А «выйти» могло. Особенно если учесть, как воспринимали своего барина мужики. Представьте себе — только что был неурожай, голодуха, а барин держит в деревне роскошный автомобиль. Это и сейчас повод для недовольства, а уж тогда за такое можно было схлопотать и «красного петуха» в усадьбе.
Терпение и труд
Но этого не произошло. Может быть, по той причине, что Рахманинов сочувствовал революции? Емельян Ярославский, видный деятель коммунистической партии, а в будущем председатель Союза воинствующих безбожников, вспоминал: «Как-то раз наша явочная квартира была провалена. И я очутился в другом доме. Там был рояль. Когда все разошлись, откуда-то, как по волшебству, явился Рахманинов... И долго играл для одного меня революционные песни, так популярные тогда среди интеллигенции».
Или, может быть, потому, что Рахманинов и сам был тружеником до мозга костей? Работал он на износ. Главным своим счастьем почитал сочинительство, но был вынужден вкалывать, как грузчик. Давал по сорок, а иной раз и по пятьдесят концертов в месяц. «Тяжёлая пора, настоящая крестьянская страда... Когда же это кончится?»
А «это», раз начавшись, кончиться никак не могло. Ещё в молодости из-за чрезмерной работы и чрезмерной ответственности Рахманинов балансировал на грани. И даже раз оказался за нею. «Реактивный психоз, — констатировал лечащий врач Сергея Васильевича психиатр Николай Даль. — Следствие переутомления и старания достичь невозможного».

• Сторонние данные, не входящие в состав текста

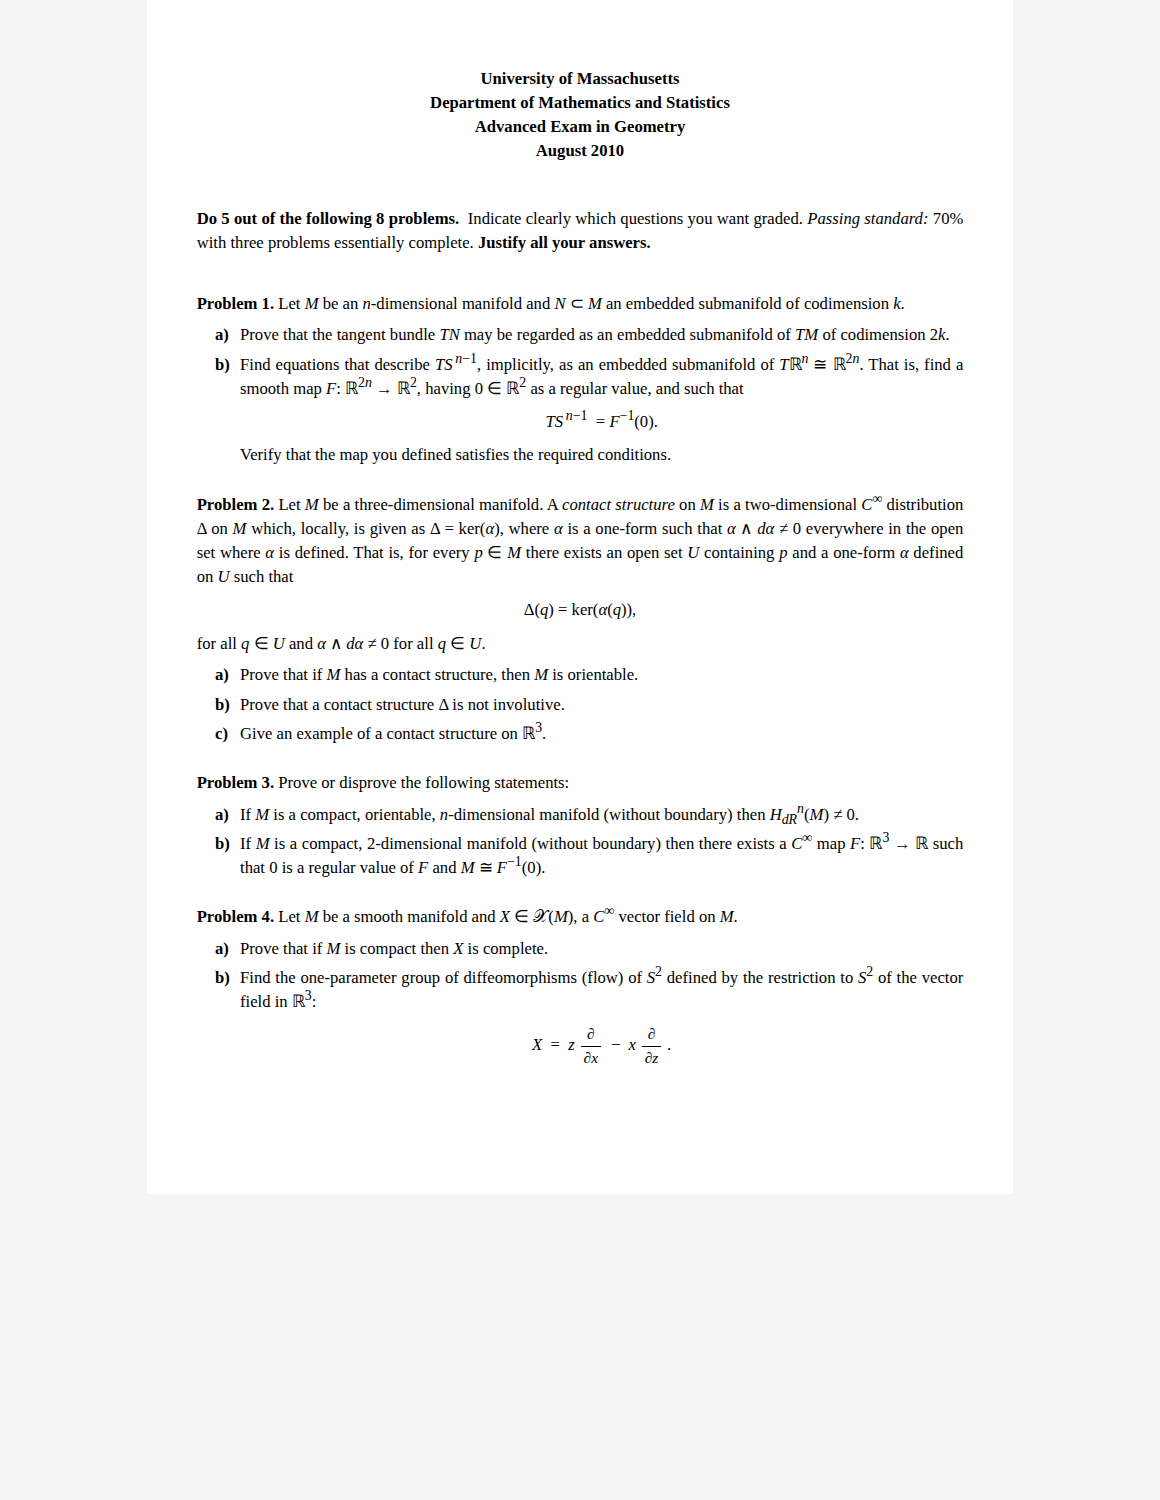University of Massachusetts
Department of Mathematics and Statistics
Advanced Exam in Geometry
August 2010
Do 5 out of the following 8 problems. Indicate clearly which questions you want graded. Passing standard: 70% with three problems essentially complete. Justify all your answers.
Problem 1. Let M be an n-dimensional manifold and N ⊂ M an embedded submanifold of codimension k.
a) Prove that the tangent bundle TN may be regarded as an embedded submanifold of TM of codimension 2k.
b) Find equations that describe TS n−1, implicitly, as an embedded submanifold of Tℝn ≅ ℝ2n. That is, find a smooth map F: ℝ2n → ℝ2, having 0 ∈ ℝ2 as a regular value, and such that
TS n−1 = F−1(0).
Verify that the map you defined satisfies the required conditions.
Problem 2. Let M be a three-dimensional manifold. A contact structure on M is a two-dimensional C∞ distribution Δ on M which, locally, is given as Δ = ker(α), where α is a one-form such that α ∧ dα ≠ 0 everywhere in the open set where α is defined. That is, for every p ∈ M there exists an open set U containing p and a one-form α defined on U such that
Δ(q) = ker(α(q)),
for all q ∈ U and α ∧ dα ≠ 0 for all q ∈ U.
a) Prove that if M has a contact structure, then M is orientable.
b) Prove that a contact structure Δ is not involutive.
c) Give an example of a contact structure on ℝ3.
Problem 3. Prove or disprove the following statements:
a) If M is a compact, orientable, n-dimensional manifold (without boundary) then HdRn(M) ≠ 0.
b) If M is a compact, 2-dimensional manifold (without boundary) then there exists a C∞ map F: ℝ3 → ℝ such that 0 is a regular value of F and M ≅ F−1(0).
Problem 4. Let M be a smooth manifold and X ∈ 𝒳(M), a C∞ vector field on M.
a) Prove that if M is compact then X is complete.
b) Find the one-parameter group of diffeomorphisms (flow) of S2 defined by the restriction to S2 of the vector field in ℝ3:
X = z ∂∂x − x ∂∂z .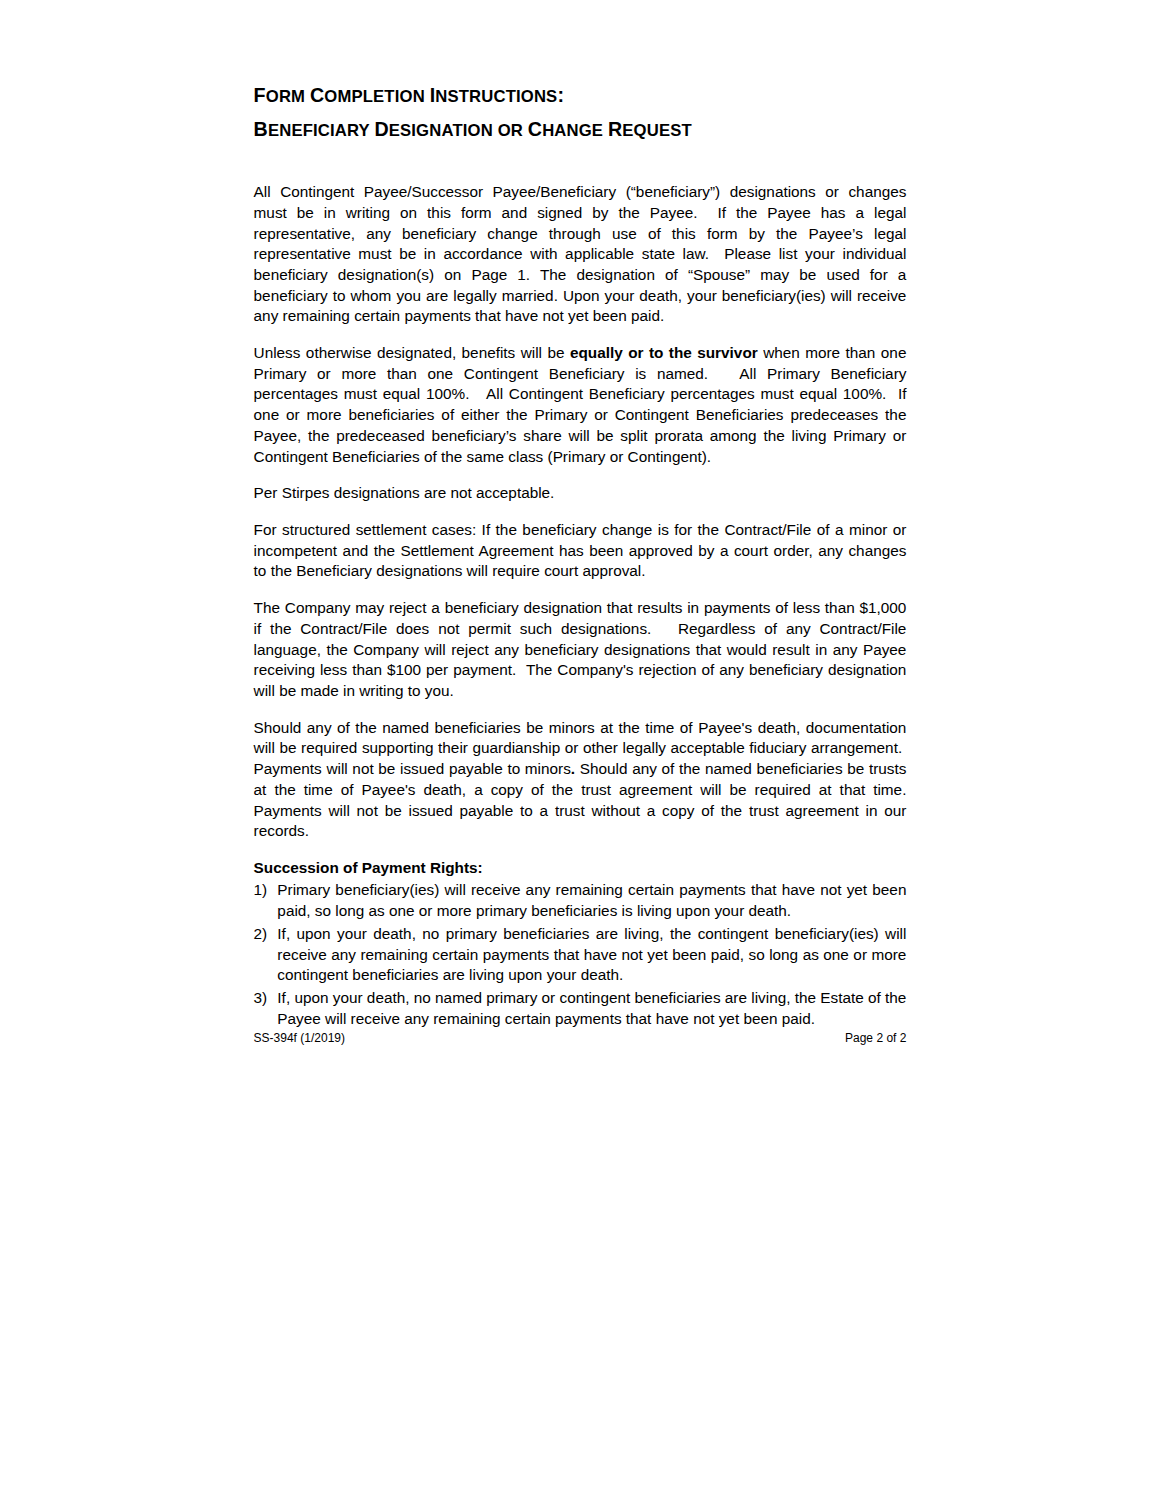FORM COMPLETION INSTRUCTIONS:
BENEFICIARY DESIGNATION OR CHANGE REQUEST
All Contingent Payee/Successor Payee/Beneficiary (“beneficiary”) designations or changes must be in writing on this form and signed by the Payee. If the Payee has a legal representative, any beneficiary change through use of this form by the Payee’s legal representative must be in accordance with applicable state law. Please list your individual beneficiary designation(s) on Page 1. The designation of “Spouse” may be used for a beneficiary to whom you are legally married. Upon your death, your beneficiary(ies) will receive any remaining certain payments that have not yet been paid.
Unless otherwise designated, benefits will be equally or to the survivor when more than one Primary or more than one Contingent Beneficiary is named. All Primary Beneficiary percentages must equal 100%. All Contingent Beneficiary percentages must equal 100%. If one or more beneficiaries of either the Primary or Contingent Beneficiaries predeceases the Payee, the predeceased beneficiary’s share will be split prorata among the living Primary or Contingent Beneficiaries of the same class (Primary or Contingent).
Per Stirpes designations are not acceptable.
For structured settlement cases: If the beneficiary change is for the Contract/File of a minor or incompetent and the Settlement Agreement has been approved by a court order, any changes to the Beneficiary designations will require court approval.
The Company may reject a beneficiary designation that results in payments of less than $1,000 if the Contract/File does not permit such designations. Regardless of any Contract/File language, the Company will reject any beneficiary designations that would result in any Payee receiving less than $100 per payment. The Company's rejection of any beneficiary designation will be made in writing to you.
Should any of the named beneficiaries be minors at the time of Payee's death, documentation will be required supporting their guardianship or other legally acceptable fiduciary arrangement. Payments will not be issued payable to minors. Should any of the named beneficiaries be trusts at the time of Payee's death, a copy of the trust agreement will be required at that time. Payments will not be issued payable to a trust without a copy of the trust agreement in our records.
Succession of Payment Rights:
1) Primary beneficiary(ies) will receive any remaining certain payments that have not yet been paid, so long as one or more primary beneficiaries is living upon your death.
2) If, upon your death, no primary beneficiaries are living, the contingent beneficiary(ies) will receive any remaining certain payments that have not yet been paid, so long as one or more contingent beneficiaries are living upon your death.
3) If, upon your death, no named primary or contingent beneficiaries are living, the Estate of the Payee will receive any remaining certain payments that have not yet been paid.
SS-394f (1/2019) Page 2 of 2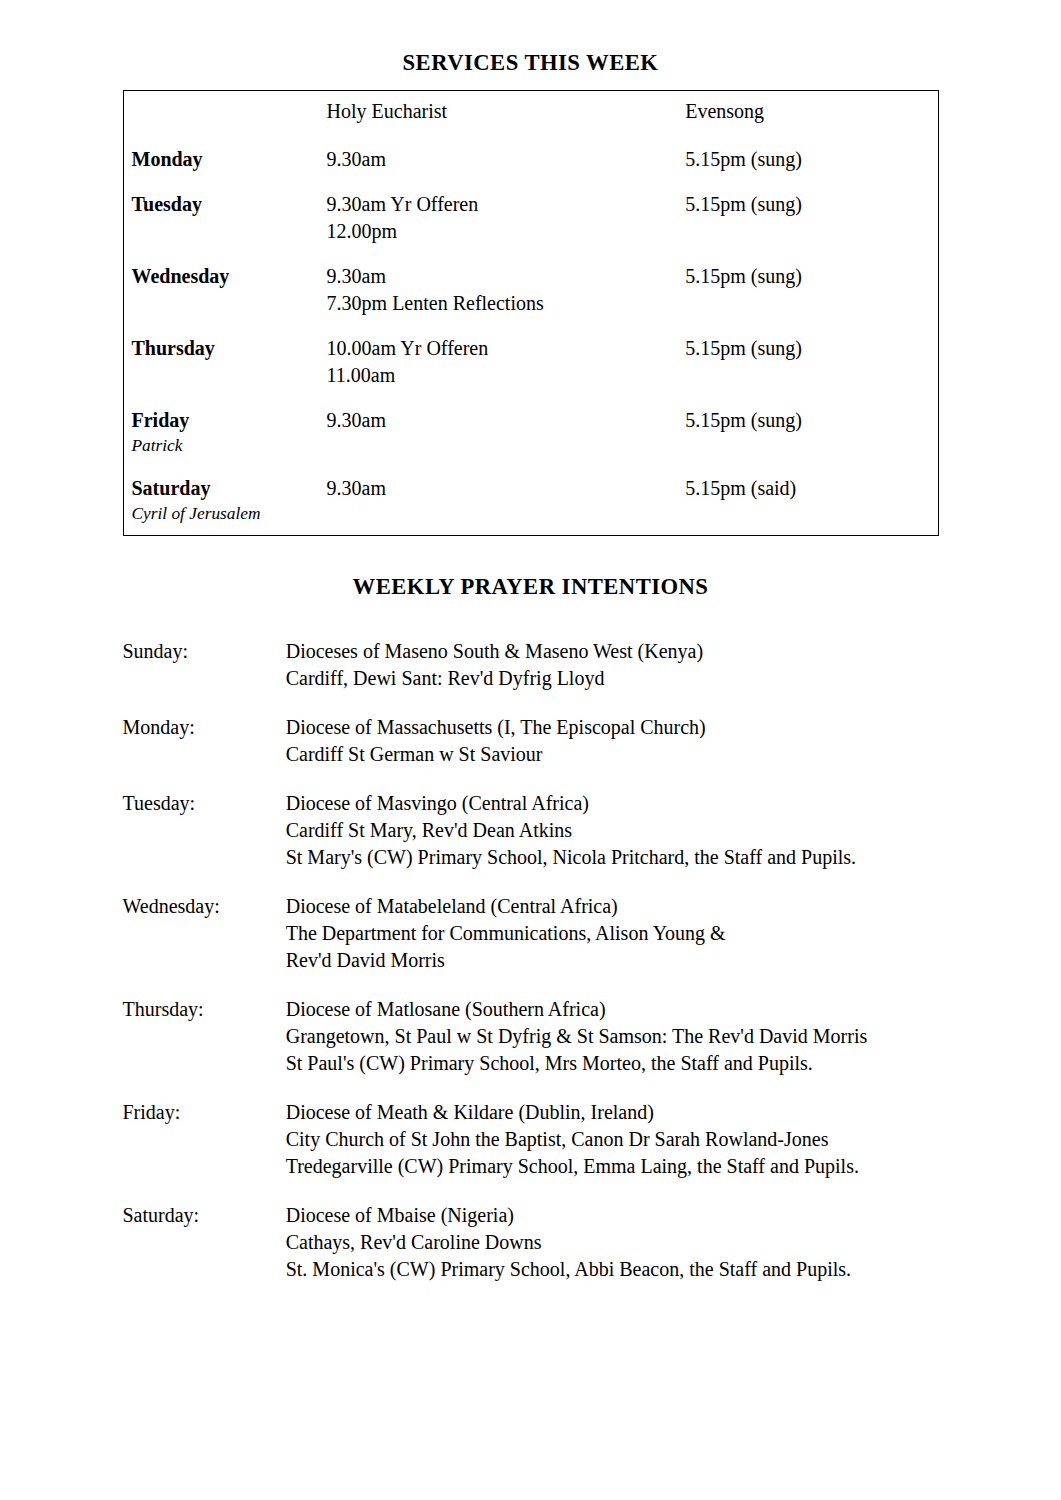SERVICES THIS WEEK
| | Holy Eucharist | Evensong |
| --- | --- | --- |
| Monday | 9.30am | 5.15pm (sung) |
| Tuesday | 9.30am Yr Offeren 12.00pm | 5.15pm (sung) |
| Wednesday | 9.30am 7.30pm Lenten Reflections | 5.15pm (sung) |
| Thursday | 10.00am Yr Offeren 11.00am | 5.15pm (sung) |
| Friday Patrick | 9.30am | 5.15pm (sung) |
| Saturday Cyril of Jerusalem | 9.30am | 5.15pm (said) |
WEEKLY PRAYER INTENTIONS
| Sunday: | Dioceses of Maseno South & Maseno West (Kenya) Cardiff, Dewi Sant: Rev'd Dyfrig Lloyd |
| Monday: | Diocese of Massachusetts (I, The Episcopal Church) Cardiff St German w St Saviour |
| Tuesday: | Diocese of Masvingo (Central Africa) Cardiff St Mary, Rev'd Dean Atkins St Mary's (CW) Primary School, Nicola Pritchard, the Staff and Pupils. |
| Wednesday: | Diocese of Matabeleland (Central Africa) The Department for Communications, Alison Young & Rev'd David Morris |
| Thursday: | Diocese of Matlosane (Southern Africa) Grangetown, St Paul w St Dyfrig & St Samson: The Rev'd David Morris St Paul's (CW) Primary School, Mrs Morteo, the Staff and Pupils. |
| Friday: | Diocese of Meath & Kildare (Dublin, Ireland) City Church of St John the Baptist, Canon Dr Sarah Rowland-Jones Tredegarville (CW) Primary School, Emma Laing, the Staff and Pupils. |
| Saturday: | Diocese of Mbaise (Nigeria) Cathays, Rev'd Caroline Downs St. Monica's (CW) Primary School, Abbi Beacon, the Staff and Pupils. |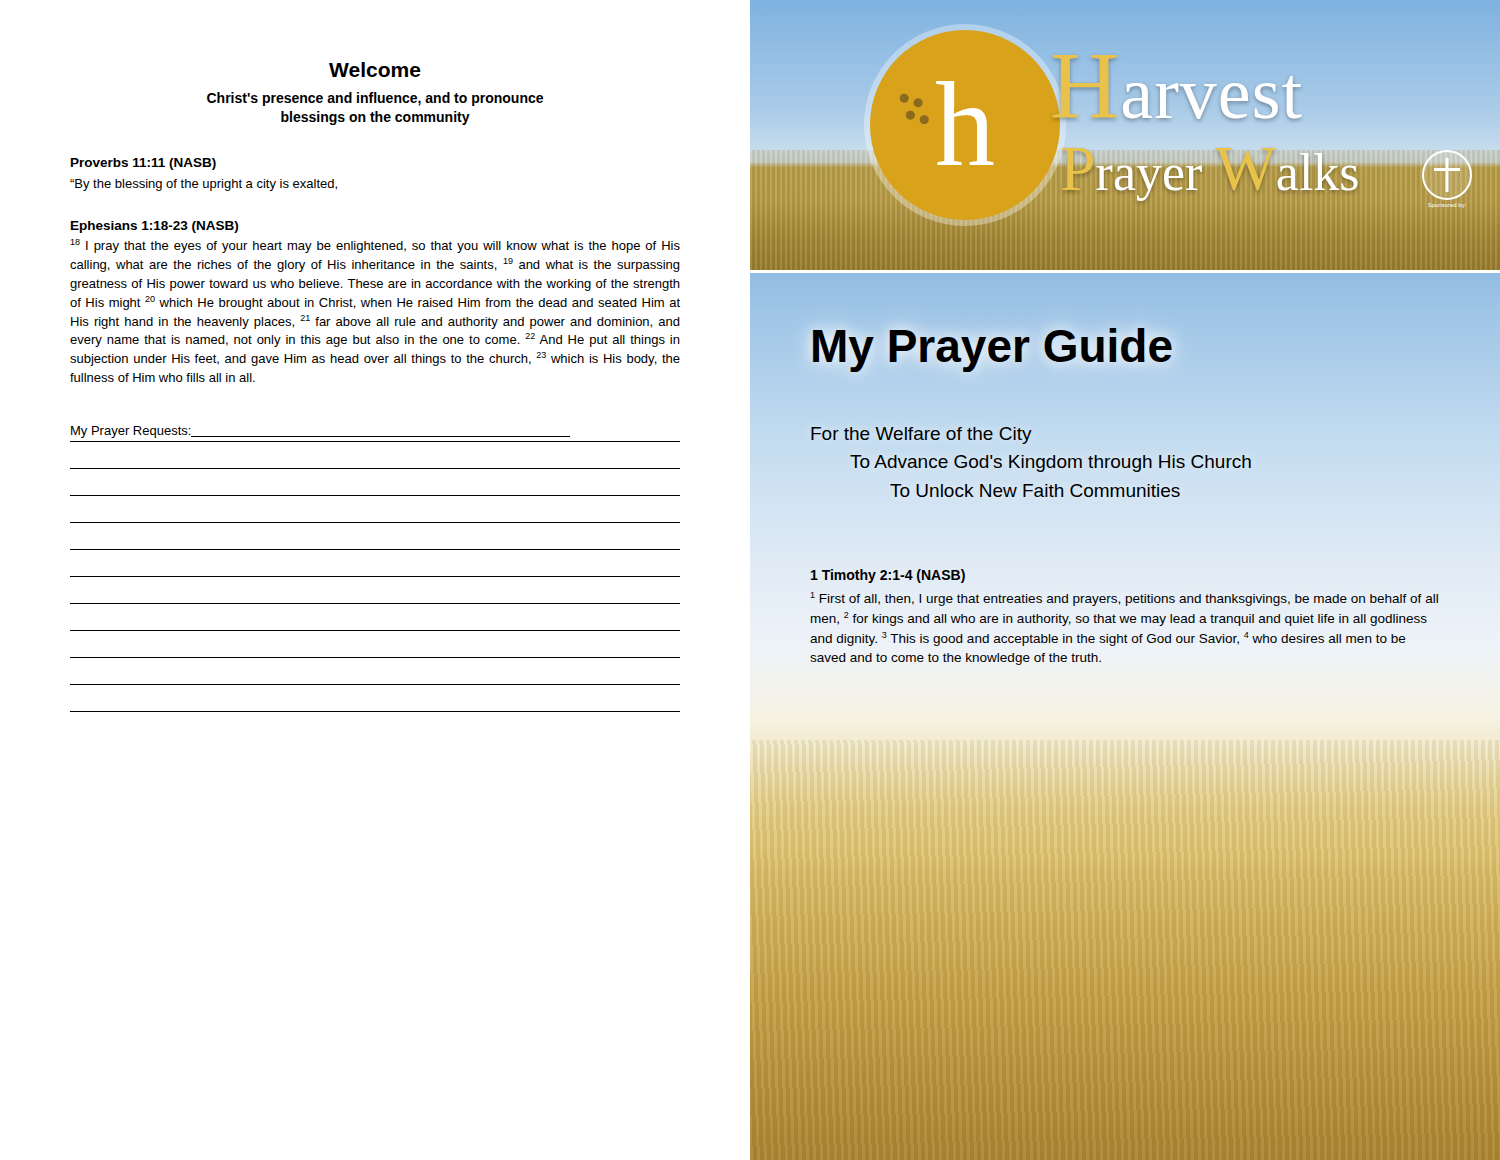Welcome Christ's presence and influence, and to pronounce
blessings on the community
Proverbs 11:11 (NASB)
“By the blessing of the upright a city is exalted,
Ephesians 1:18-23 (NASB)
18 I pray that the eyes of your heart may be enlightened, so that you will know what is the hope of His calling, what are the riches of the glory of His inheritance in the saints, 19 and what is the surpassing greatness of His power toward us who believe. These are in accordance with the working of the strength of His might 20 which He brought about in Christ, when He raised Him from the dead and seated Him at His right hand in the heavenly places, 21 far above all rule and authority and power and dominion, and every name that is named, not only in this age but also in the one to come. 22 And He put all things in subjection under His feet, and gave Him as head over all things to the church, 23 which is His body, the fullness of Him who fills all in all.
My Prayer Requests:
h
Harvest
Prayer Walks
Sponsored by:
My Prayer Guide
For the Welfare of the City
To Advance God's Kingdom through His Church
To Unlock New Faith Communities
1 Timothy 2:1-4 (NASB)
1 First of all, then, I urge that entreaties and prayers, petitions and thanksgivings, be made on behalf of all men, 2 for kings and all who are in authority, so that we may lead a tranquil and quiet life in all godliness and dignity. 3 This is good and acceptable in the sight of God our Savior, 4 who desires all men to be saved and to come to the knowledge of the truth.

За намерение «достичь невозможного» полагается расплачиваться. И Рахманинов расплачивался собой. В буквальном смысле — своим душевным здоровьем. «Я теперь боюсь всего. Боюсь мышей, крыс, жуков, быков, разбойников, боюсь, когда сильный ветер дует и воет в трубах, когда дождевые капли ударяют по окнам... Боюсь темноты, боюсь старых чердаков и готов даже допустить, что домовые бывают и водятся...»
А больше всего он боялся смерти: «Запугали меня до одури адом и всякими чистилищами... Очень страшно. Я изнашиваюсь, старею и сам себе уже надоел».
Спасался же только фисташками: «За этими орешками даже страх смерти куда-то улетучился. Вы не знаете, куда?»
Но, разумеется, от настоящей смерти — забвения — его спасли не фисташки. А благодарная человеческая память. Мы привыкли считать Рахманинова нашей национальной гордостью. «Самым русским из всех русских композиторов». Но в США, где в последние годы жил и упокоился Сергей Васильевич, его числят по разряду «великих американцев».
Честнее же прочих, наверное, музыканты, среди которых ходит любопытный анекдот. Дело в том, что Первая симфония Рахманинова, которой дирижировал Александр Глазунов, провалилась с треском. И тогда Сергей Васильевич якобы сказал дирижёру: «Когда придёте домой, передайте мои соболезнования вашей жене. Я преклоняюсь перед нею — как можно спать с таким неритмичным человеком?»